Collision stellaire : une naissance lunaire inattendue captée par la nasa

La NASA a dévoilé des images saisissantes de la collision entre deux planètes au sein de la star Gaia20ehk, un événement qui offre un aperçu inédit de la formation de la Lune terrestre. Loin de l'immensité de la collision Andromède-Voie lactée, cette rencontre cosmique, captée en temps réel par des chercheurs de l'Université de Washington, dévoile des mécanismes fondamentaux de l'accrétion planétaire.

Un écho lointain à la naissance de notre satellite

Un écho lointain à la naissance de notre satellite

L'étude, initiée en 2016, a révélé des fluctuations de luminosité anormales autour de la star Gaia20ehk, située à des milliers d'années-lumière. Ces perturbations, initialement perçues comme chaotiques, ont été interprétées en 2021 comme le signe d'une collision planétaire. L'analyse des données infrarouges a permis de constater l'éjection massive de débris à une température de 900 K (627 °C), un phénomène qui a temporairement obscurci la vision de la star.

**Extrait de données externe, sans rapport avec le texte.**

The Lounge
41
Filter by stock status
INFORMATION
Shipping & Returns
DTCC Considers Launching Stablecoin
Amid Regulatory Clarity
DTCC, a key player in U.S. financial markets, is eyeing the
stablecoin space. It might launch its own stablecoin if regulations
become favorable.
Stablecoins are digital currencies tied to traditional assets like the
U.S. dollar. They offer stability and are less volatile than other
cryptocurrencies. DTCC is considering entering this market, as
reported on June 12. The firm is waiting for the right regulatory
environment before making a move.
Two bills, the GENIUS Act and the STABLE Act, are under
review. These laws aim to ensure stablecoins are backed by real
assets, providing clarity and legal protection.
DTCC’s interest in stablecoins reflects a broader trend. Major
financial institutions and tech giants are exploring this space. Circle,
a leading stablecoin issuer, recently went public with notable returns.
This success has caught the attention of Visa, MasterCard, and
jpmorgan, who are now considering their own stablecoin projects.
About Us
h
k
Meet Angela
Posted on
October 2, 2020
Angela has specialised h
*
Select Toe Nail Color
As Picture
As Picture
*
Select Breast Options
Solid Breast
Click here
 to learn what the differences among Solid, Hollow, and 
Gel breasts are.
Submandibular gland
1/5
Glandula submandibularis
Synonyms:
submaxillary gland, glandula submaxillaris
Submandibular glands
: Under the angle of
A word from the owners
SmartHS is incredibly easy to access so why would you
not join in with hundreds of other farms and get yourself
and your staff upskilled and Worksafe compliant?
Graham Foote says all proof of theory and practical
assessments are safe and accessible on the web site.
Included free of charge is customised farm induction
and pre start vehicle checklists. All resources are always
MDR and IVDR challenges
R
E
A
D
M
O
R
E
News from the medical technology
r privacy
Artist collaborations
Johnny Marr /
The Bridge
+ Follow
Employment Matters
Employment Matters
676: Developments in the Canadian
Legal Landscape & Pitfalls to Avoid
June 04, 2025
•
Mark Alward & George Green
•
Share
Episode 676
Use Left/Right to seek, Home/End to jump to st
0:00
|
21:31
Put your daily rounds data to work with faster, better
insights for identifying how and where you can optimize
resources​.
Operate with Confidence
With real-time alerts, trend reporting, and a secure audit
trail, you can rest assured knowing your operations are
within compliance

Cette scène cosmique rappelle étrangement la formation de la Lune, il y a 4,5 milliards d'années, lorsque le proto-Terre, alors jeune planète en formation, a percuté un objet de la taille de Mars, baptisé Theia. Cette collision a donné naissance à notre satellite naturel, essentiel à la stabilité de l'axe terrestre et au développement de la vie.

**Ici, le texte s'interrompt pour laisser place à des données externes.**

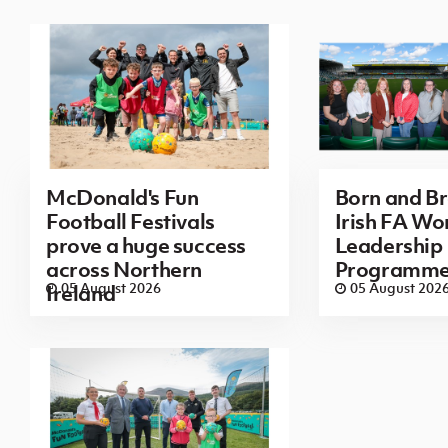
McDonald's Fun
Born and B
Football Festivals
Irish FA Wo
prove a huge success
Leadership
across Northern
Programm
05 August 2026
05 August 202
Ireland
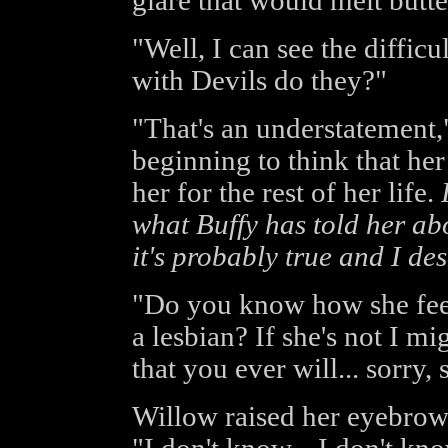
glare that would melt butte
"Well, I can see the difficu
with Devils do they?"
"That's an understatement,"
beginning to think that he
her for the rest of her life.
what Buffy has told her abo
it's probably true and I des
"Do you know how she feels
a lesbian? If she's not I m
that you ever will... sorry, 
Willow raised her eyebrow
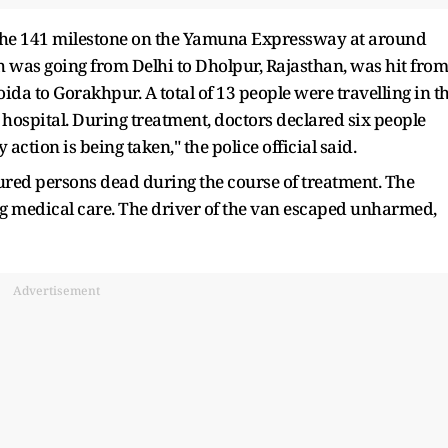
 the 141 milestone on the Yamuna Expressway at around
h was going from Delhi to Dholpur, Rajasthan, was hit from
da to Gorakhpur. A total of 13 people were travelling in t
hospital. During treatment, doctors declared six people
 action is being taken," the police official said.
njured persons dead during the course of treatment. The
g medical care. The driver of the van escaped unharmed,
Advertisement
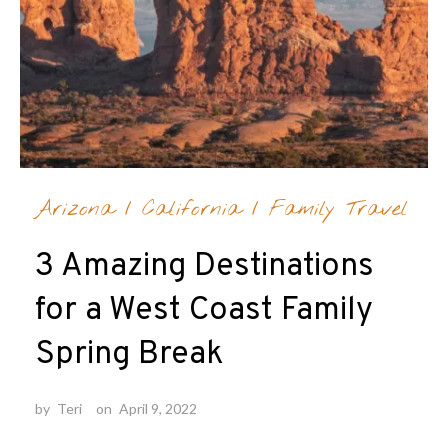
Arizona
/
California
/
Family Travel
3 Amazing Destinations
for a West Coast Family
Spring Break
by
Teri
on
April 9, 2022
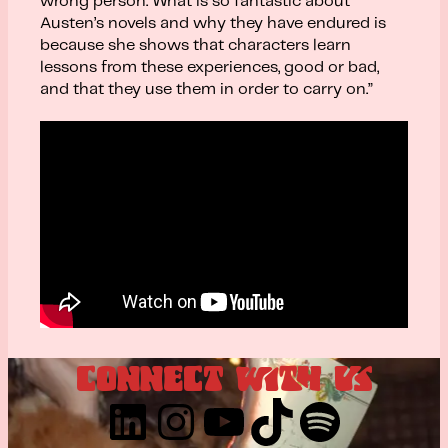
wrong person. What is so fantastic about
Austen’s novels and why they have endured is
because she shows that characters learn
lessons from these experiences, good or bad,
and that they use them in order to carry on.”
CONNECT WITH US
LinkedIn
Instagram
YouTube
TikTok
Spotify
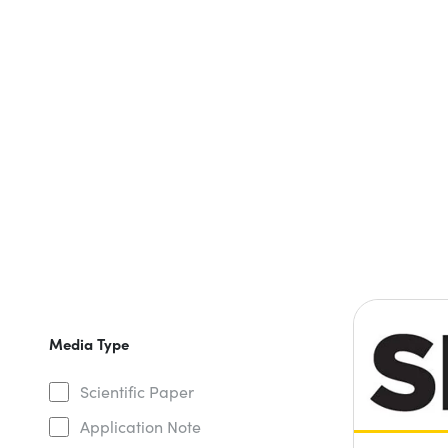
Media Type
Scientific Paper
Application Note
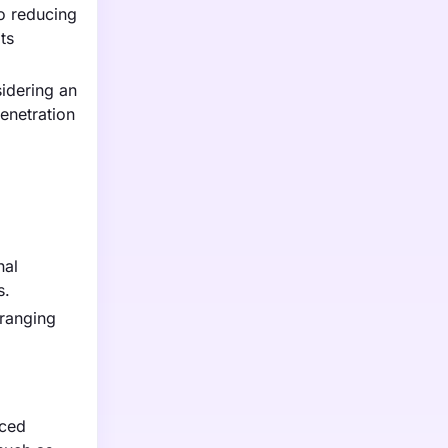
o reducing
ts
idering an
penetration
nal
s.
 ranging
iced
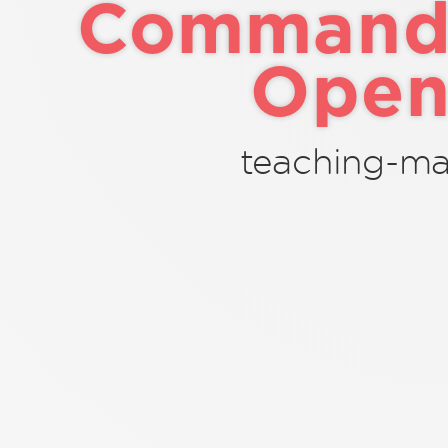
Command-
Open
teaching-mat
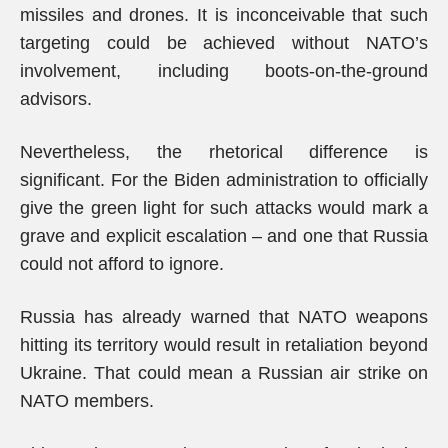
missiles and drones. It is inconceivable that such
targeting could be achieved without NATO’s
involvement, including boots-on-the-ground
advisors.
Nevertheless, the rhetorical difference is
significant. For the Biden administration to officially
give the green light for such attacks would mark a
grave and explicit escalation – and one that Russia
could not afford to ignore.
Russia has already warned that NATO weapons
hitting its territory would result in retaliation beyond
Ukraine. That could mean a Russian air strike on
NATO members.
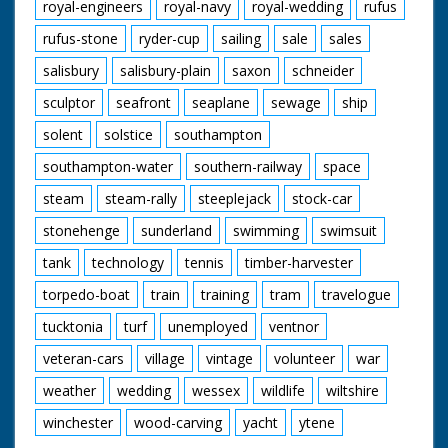
royal-engineers
royal-navy
royal-wedding
rufus
rufus-stone
ryder-cup
sailing
sale
sales
salisbury
salisbury-plain
saxon
schneider
sculptor
seafront
seaplane
sewage
ship
solent
solstice
southampton
southampton-water
southern-railway
space
steam
steam-rally
steeplejack
stock-car
stonehenge
sunderland
swimming
swimsuit
tank
technology
tennis
timber-harvester
torpedo-boat
train
training
tram
travelogue
tucktonia
turf
unemployed
ventnor
veteran-cars
village
vintage
volunteer
war
weather
wedding
wessex
wildlife
wiltshire
winchester
wood-carving
yacht
ytene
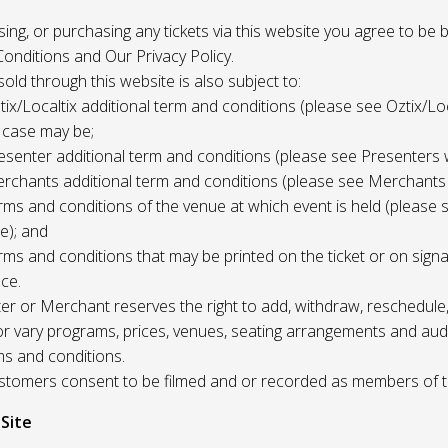
 using, or purchasing any tickets via this website you agree to be
onditions and Our Privacy Policy.
 sold through this website is also subject to:
tix/Localtix additional term and conditions (please see Oztix/Loc
 case may be;
esenter additional term and conditions (please see Presenters 
rchants additional term and conditions (please see Merchants
rms and conditions of the venue at which event is held (please 
e); and
rms and conditions that may be printed on the ticket or on sign
ce.
r or Merchant reserves the right to add, withdraw, reschedule,
/or vary programs, prices, venues, seating arrangements and aud
ms and conditions.
Customers consent to be filmed and or recorded as members of 
 Site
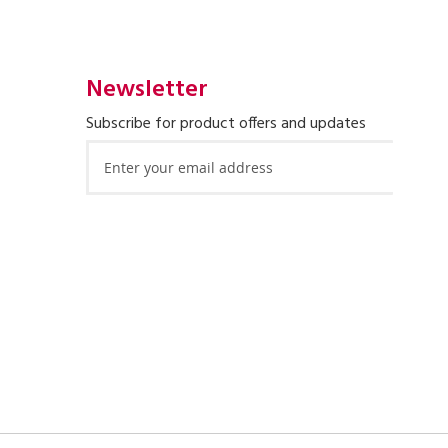
Newsletter
Subscribe for product offers and updates
Sign
Up
for
Our
Newsletter:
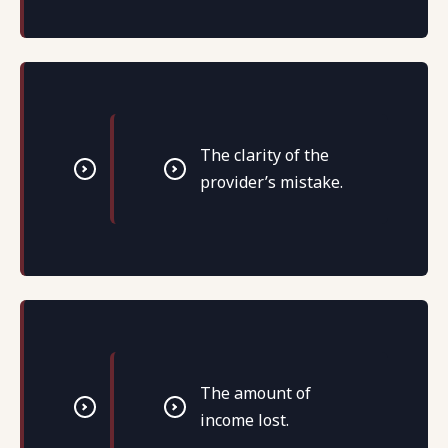
The clarity of the
provider’s mistake.
The amount of
income lost.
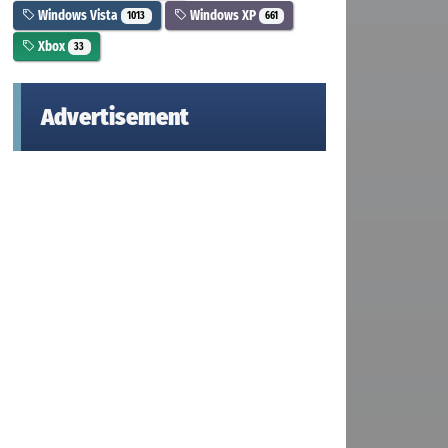
Windows Vista
Windows XP
1013
661
Xbox
33
Advertisement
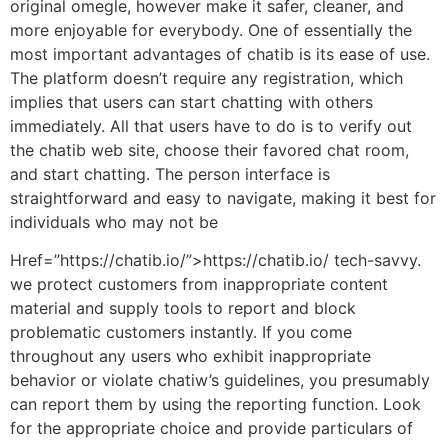
original omegle, however make it safer, cleaner, and
more enjoyable for everybody. One of essentially the
most important advantages of chatib is its ease of use.
The platform doesn’t require any registration, which
implies that users can start chatting with others
immediately. All that users have to do is to verify out
the chatib web site, choose their favored chat room,
and start chatting. The person interface is
straightforward and easy to navigate, making it best for
individuals who may not be
Href=”https://chatib.io/”>https://chatib.io/ tech-savvy.
we protect customers from inappropriate content
material and supply tools to report and block
problematic customers instantly. If you come
throughout any users who exhibit inappropriate
behavior or violate chatiw’s guidelines, you presumably
can report them by using the reporting function. Look
for the appropriate choice and provide particulars of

« C'est le début d'une nouvelle ère », affirme le professeur James Davenport. Grâce au projet Observatoire Vera C. Rubin, on prévoit de détecter jusqu'à 100 collisions similaires d'ici 2036. Cette capacité à observer ces événements lointains promet de révolutionner notre compréhension de l'accrétion planétaire et de l'évolution des systèmes stellaires.

L'image rendue, présentée par les chercheurs, illustre l'ampleur de l'impact. L'équivalent de l'impact s'est produit à une distance orbitale d'une unité astronomique, comparable à la distance entre la Terre et le Soleil. L'étude, publiée dans The Astrophysical Journal Letters, souligne que ces collisions, bien que rares à observer directement, pourraient être plus fréquentes que prévu, compte tenu du nombre d'étoiles et de systèmes planétaires dans notre galaxie.

Le projet Observatoire Vera C. Rubin, avec sa capacité de collecte de données sans précédent, représente un bond en avant pour l'astronomie. Il promet de révéler des détails sur la formation des planètes qui restent à découvrir. La prochaine vague de découvertes pourrait remettre en question nos modèles actuels de formation planétaire, et bien plus encore.